---------- TEXT SEGMENT ----------
Enormous load activity for small Excel file

The report set I'm working with takes as its source a table in an Excel spreadsheet with a few thousand rows of fewer than ten fields. The spreadsheet itself is less than 400KB. The .pbix file is less than 800KB.

 

However when I build and run some queries, the activity meter at the bottom right hand corner of the window shows that it is reading / processing over 400MB of data and is very slow to run.

 

How could this be? Have I written some horribly inefficient queries that generate exponential amounts of temporary data?

6 REPLIES 6
v-deddai1-msft
Community Support
Community Support

Hi @TheBoojum ,

 

It seems that you have some steps in query editor makes the data become lager like unpivot columns. Would you please show us the pbix file or m query in advanced editor ? And you can also refer to https://www.linkedin.com/pulse/ten-techniques-optimising-memory-usage-microsoft-power-dejan-pajk to reduce memory usage in power bi .

 

If this post helps, then please consider Accept it as the solution to help the other members find it more quickly.

 

Best Regards,

Dedmon Dai

TheBoojum
Frequent Visitor

I've had a look at the diagnostics and found two things:

  • Four of the 180-odd log entries took up over 80% of the elapsed time;
  • Another four took up another 10% or so.
---------- ENTRIES PROVIDED ----------
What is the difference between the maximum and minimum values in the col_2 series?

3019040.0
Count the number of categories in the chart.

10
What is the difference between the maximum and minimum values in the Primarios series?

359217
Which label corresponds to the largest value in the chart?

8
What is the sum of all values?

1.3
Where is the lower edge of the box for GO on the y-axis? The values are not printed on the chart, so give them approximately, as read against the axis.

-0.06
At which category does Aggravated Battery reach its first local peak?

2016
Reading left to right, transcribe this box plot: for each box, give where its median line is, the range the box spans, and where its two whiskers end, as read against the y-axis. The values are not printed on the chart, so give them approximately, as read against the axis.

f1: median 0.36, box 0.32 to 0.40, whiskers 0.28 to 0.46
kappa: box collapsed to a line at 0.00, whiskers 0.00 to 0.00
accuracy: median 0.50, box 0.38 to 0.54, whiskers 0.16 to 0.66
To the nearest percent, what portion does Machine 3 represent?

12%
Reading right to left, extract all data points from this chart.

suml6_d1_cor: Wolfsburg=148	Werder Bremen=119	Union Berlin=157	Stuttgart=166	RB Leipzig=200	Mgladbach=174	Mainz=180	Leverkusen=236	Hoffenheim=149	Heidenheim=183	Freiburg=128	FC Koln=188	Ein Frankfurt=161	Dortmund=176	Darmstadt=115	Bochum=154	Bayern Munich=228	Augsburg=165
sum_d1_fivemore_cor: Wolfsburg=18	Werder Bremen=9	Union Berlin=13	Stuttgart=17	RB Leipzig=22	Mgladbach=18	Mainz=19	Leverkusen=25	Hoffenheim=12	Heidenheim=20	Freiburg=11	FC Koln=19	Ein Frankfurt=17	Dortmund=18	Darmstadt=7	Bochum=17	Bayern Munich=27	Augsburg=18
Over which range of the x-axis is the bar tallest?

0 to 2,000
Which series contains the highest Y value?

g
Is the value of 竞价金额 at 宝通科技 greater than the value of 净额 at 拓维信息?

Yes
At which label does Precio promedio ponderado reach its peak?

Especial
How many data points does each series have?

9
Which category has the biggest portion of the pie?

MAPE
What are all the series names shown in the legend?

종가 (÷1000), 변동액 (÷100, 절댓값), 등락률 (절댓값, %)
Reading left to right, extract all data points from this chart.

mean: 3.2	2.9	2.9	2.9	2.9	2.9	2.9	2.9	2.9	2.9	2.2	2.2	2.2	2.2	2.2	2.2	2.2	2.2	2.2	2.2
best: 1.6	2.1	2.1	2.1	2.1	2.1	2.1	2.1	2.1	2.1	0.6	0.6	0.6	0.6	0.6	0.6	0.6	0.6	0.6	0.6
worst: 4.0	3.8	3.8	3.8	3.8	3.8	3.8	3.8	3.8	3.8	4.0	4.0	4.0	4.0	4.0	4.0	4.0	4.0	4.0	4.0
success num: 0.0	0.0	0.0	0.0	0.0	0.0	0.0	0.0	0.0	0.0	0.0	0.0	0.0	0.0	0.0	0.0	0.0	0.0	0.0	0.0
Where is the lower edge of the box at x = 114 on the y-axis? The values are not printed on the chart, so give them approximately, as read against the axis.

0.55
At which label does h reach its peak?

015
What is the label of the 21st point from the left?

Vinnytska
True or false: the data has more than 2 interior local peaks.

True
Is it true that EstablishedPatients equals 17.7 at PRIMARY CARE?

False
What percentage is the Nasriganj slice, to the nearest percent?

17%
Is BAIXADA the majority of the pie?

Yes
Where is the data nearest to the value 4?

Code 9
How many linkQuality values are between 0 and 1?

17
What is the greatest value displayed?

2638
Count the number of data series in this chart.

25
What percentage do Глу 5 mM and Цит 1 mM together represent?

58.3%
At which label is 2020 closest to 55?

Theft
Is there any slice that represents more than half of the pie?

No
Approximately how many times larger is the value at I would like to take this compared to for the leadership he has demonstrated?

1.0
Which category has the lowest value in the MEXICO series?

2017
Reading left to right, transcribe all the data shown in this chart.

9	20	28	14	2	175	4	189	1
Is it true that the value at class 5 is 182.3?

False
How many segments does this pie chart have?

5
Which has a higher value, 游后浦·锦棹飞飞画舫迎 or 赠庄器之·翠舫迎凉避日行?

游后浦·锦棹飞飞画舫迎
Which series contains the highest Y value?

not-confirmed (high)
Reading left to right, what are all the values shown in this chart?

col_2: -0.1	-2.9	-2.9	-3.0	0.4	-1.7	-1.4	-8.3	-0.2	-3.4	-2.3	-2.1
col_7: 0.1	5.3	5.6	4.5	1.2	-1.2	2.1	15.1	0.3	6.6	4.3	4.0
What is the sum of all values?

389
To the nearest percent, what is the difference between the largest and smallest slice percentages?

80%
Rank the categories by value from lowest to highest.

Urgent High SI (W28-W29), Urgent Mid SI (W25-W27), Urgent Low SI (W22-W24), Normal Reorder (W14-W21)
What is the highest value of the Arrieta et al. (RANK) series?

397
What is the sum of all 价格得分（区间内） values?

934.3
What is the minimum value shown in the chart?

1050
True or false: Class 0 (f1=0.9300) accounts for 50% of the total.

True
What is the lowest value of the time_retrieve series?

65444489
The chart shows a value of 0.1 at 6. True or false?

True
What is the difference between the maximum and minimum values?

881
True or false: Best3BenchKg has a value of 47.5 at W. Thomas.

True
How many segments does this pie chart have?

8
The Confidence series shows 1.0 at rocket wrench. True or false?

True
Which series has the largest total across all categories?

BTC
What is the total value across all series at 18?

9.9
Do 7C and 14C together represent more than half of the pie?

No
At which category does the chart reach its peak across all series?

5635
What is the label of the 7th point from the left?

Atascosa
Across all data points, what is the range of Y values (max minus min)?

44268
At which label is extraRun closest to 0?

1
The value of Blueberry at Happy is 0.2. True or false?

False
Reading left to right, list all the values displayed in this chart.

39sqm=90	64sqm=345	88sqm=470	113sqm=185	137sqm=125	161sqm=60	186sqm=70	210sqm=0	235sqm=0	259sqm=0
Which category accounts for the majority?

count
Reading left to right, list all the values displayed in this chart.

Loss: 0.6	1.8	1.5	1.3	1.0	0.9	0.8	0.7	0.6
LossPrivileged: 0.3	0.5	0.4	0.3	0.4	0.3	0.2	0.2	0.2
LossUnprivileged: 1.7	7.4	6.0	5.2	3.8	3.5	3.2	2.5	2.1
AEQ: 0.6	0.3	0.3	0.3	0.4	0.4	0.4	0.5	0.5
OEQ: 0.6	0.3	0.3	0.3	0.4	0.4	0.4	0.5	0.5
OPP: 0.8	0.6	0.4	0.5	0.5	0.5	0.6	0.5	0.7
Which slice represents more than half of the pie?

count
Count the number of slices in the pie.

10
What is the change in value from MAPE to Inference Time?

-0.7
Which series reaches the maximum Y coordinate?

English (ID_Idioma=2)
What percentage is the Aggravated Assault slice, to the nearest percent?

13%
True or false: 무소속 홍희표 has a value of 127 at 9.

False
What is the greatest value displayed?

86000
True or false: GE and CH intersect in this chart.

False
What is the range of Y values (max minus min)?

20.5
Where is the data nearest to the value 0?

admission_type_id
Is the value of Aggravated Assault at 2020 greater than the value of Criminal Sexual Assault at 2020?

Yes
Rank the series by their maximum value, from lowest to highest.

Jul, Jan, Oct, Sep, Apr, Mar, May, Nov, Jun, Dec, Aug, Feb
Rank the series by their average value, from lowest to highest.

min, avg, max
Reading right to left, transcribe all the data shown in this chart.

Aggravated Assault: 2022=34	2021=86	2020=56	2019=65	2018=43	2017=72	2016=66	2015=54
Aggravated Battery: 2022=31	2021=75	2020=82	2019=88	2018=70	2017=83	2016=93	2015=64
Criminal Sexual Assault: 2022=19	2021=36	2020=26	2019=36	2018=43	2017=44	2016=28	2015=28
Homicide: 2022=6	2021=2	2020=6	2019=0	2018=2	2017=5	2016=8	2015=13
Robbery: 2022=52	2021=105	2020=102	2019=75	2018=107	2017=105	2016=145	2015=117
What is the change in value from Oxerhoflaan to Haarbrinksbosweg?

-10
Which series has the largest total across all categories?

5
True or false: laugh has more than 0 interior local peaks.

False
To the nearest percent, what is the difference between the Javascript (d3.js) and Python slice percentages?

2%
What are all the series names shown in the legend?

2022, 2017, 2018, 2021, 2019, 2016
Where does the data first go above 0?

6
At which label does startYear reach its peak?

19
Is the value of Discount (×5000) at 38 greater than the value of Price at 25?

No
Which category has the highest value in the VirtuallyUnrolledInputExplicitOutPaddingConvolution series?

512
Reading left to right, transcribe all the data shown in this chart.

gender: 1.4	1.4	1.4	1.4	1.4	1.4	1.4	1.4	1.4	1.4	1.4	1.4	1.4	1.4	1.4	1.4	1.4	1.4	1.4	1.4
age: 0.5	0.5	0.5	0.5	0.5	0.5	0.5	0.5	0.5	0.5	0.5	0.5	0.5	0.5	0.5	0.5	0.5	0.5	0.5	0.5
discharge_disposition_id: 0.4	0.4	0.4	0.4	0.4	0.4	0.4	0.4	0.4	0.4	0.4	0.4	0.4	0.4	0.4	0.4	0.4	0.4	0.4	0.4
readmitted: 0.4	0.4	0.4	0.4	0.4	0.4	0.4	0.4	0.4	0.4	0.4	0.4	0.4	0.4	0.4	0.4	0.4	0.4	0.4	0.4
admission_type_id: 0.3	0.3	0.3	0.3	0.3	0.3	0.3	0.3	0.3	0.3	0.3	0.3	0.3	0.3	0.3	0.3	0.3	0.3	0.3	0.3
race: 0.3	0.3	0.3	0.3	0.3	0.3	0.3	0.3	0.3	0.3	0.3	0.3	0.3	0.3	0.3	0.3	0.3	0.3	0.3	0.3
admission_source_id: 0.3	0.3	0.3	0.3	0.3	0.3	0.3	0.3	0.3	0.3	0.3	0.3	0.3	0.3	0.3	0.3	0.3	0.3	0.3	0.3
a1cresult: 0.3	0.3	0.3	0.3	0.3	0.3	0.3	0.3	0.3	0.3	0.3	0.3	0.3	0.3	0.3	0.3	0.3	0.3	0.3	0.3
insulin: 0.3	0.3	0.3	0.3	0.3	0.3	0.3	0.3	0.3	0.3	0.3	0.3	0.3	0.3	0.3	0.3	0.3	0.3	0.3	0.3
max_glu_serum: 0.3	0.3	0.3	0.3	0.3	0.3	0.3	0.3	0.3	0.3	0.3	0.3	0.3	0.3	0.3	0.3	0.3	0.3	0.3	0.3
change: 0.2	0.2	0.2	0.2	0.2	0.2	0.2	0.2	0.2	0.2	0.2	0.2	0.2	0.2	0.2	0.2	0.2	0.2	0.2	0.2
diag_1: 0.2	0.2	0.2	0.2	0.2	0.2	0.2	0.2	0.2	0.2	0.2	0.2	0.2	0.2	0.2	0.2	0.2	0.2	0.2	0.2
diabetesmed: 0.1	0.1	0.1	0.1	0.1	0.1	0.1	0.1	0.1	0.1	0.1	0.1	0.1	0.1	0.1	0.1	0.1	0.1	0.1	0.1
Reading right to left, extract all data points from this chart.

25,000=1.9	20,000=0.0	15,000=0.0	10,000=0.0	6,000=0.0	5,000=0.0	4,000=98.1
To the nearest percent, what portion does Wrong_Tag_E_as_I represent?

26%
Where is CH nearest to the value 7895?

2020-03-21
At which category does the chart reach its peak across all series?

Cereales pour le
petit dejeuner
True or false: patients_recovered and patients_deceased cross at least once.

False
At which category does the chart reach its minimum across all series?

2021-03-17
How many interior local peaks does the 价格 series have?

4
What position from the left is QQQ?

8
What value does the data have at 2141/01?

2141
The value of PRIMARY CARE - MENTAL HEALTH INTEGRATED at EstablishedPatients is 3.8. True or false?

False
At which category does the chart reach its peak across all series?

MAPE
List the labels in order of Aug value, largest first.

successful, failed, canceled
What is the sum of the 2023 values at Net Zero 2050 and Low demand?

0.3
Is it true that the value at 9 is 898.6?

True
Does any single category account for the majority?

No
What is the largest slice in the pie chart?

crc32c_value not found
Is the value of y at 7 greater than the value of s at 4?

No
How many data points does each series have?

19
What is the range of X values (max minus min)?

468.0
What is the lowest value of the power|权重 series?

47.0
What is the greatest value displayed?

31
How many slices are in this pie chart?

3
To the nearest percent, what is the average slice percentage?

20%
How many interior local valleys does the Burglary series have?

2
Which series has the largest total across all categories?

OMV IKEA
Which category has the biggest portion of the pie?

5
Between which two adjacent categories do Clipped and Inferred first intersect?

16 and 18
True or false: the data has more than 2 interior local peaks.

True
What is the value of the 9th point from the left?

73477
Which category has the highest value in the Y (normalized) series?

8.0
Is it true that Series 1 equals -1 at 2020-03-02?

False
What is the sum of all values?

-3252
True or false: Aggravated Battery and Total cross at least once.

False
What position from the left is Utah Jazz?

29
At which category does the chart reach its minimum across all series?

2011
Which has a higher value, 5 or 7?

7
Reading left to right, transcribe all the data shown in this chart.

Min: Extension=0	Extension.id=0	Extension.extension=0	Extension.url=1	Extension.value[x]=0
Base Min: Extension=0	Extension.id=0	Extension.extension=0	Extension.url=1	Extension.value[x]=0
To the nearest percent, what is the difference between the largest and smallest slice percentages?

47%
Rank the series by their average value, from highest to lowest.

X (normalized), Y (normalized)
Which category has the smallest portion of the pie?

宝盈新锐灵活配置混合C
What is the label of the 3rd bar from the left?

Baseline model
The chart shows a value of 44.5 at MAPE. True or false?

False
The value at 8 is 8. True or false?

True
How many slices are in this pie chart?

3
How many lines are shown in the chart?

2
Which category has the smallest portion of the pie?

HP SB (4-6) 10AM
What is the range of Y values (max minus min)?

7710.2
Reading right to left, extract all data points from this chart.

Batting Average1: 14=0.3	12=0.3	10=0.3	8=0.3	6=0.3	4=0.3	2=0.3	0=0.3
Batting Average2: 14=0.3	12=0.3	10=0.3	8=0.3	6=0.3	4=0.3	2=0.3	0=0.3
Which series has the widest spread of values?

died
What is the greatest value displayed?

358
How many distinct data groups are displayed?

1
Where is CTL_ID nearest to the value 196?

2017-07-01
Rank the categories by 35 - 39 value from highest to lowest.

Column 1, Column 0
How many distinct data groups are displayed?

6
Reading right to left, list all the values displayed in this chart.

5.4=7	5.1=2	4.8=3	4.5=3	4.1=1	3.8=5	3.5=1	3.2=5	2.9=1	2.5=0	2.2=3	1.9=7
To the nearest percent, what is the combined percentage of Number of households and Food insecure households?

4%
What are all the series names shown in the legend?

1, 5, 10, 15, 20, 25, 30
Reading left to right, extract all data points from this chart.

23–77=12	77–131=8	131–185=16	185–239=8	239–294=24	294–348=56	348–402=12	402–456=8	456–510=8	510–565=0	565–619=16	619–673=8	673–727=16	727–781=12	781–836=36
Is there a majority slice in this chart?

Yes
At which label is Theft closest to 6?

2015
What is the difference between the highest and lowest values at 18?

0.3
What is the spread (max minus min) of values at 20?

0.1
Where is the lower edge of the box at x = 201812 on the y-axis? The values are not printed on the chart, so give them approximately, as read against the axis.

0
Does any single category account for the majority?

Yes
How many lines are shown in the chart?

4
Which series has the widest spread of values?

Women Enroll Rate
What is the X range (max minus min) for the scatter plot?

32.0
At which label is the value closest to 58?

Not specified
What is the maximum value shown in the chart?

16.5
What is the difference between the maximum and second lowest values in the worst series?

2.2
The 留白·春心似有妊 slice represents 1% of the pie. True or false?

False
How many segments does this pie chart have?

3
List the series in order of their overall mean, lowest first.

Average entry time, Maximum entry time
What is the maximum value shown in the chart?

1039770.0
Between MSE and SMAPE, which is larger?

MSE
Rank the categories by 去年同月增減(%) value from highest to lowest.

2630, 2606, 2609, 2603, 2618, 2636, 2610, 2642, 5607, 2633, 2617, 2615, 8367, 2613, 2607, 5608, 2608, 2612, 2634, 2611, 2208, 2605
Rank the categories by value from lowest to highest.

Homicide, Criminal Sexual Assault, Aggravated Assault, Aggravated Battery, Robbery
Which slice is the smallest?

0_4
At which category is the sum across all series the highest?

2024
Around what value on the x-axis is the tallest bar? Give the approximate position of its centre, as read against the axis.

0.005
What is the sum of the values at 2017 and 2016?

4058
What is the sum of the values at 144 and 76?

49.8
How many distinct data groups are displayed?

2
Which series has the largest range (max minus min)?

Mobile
----------
■ WHAT TO DO
a) In the forum thread on slow loading from an Excel file, how large is the .pbix file?
b) Rewrite the paragraph of the forum thread that begins "It seems that you have some steps" more briefly, keeping its main facts.
c) Continue the forum thread about slow loading from an Excel file from where it stops.

■ ANSWERS IN ORDER
a) Less than 800KB.

b) Some query editor steps, such as unpivoting columns, may be making the data larger. Please share the pbix file or the M query from the advanced editor, and see https://www.linkedin.com/pulse/ten-techniques-optimising-memory-usage-microsoft-power-dejan-pajk for ways to reduce memory usage in Power BI.

c)
  • There was no correlation between elapsed time and resource usage (correlation 0.20 - 0.25. I did like the idea of using PBI to analyse PBI performance data).

TheBoojum_0-1612780228864.png

There were plenty of others either / both with the same operation or similar stats, so I'm none the wiser at this point.

 

What I think I'll do next is replace the spreadsheet with a .csv file to see if that makes any difference. And then maybe decompose some of the queries and look at them bit by bit.

if you can, prepare a PBIX file with dummy data without sensitive information and post it here for us to check on the queries itsel and see if we can help an further optmizing it (post also de data file).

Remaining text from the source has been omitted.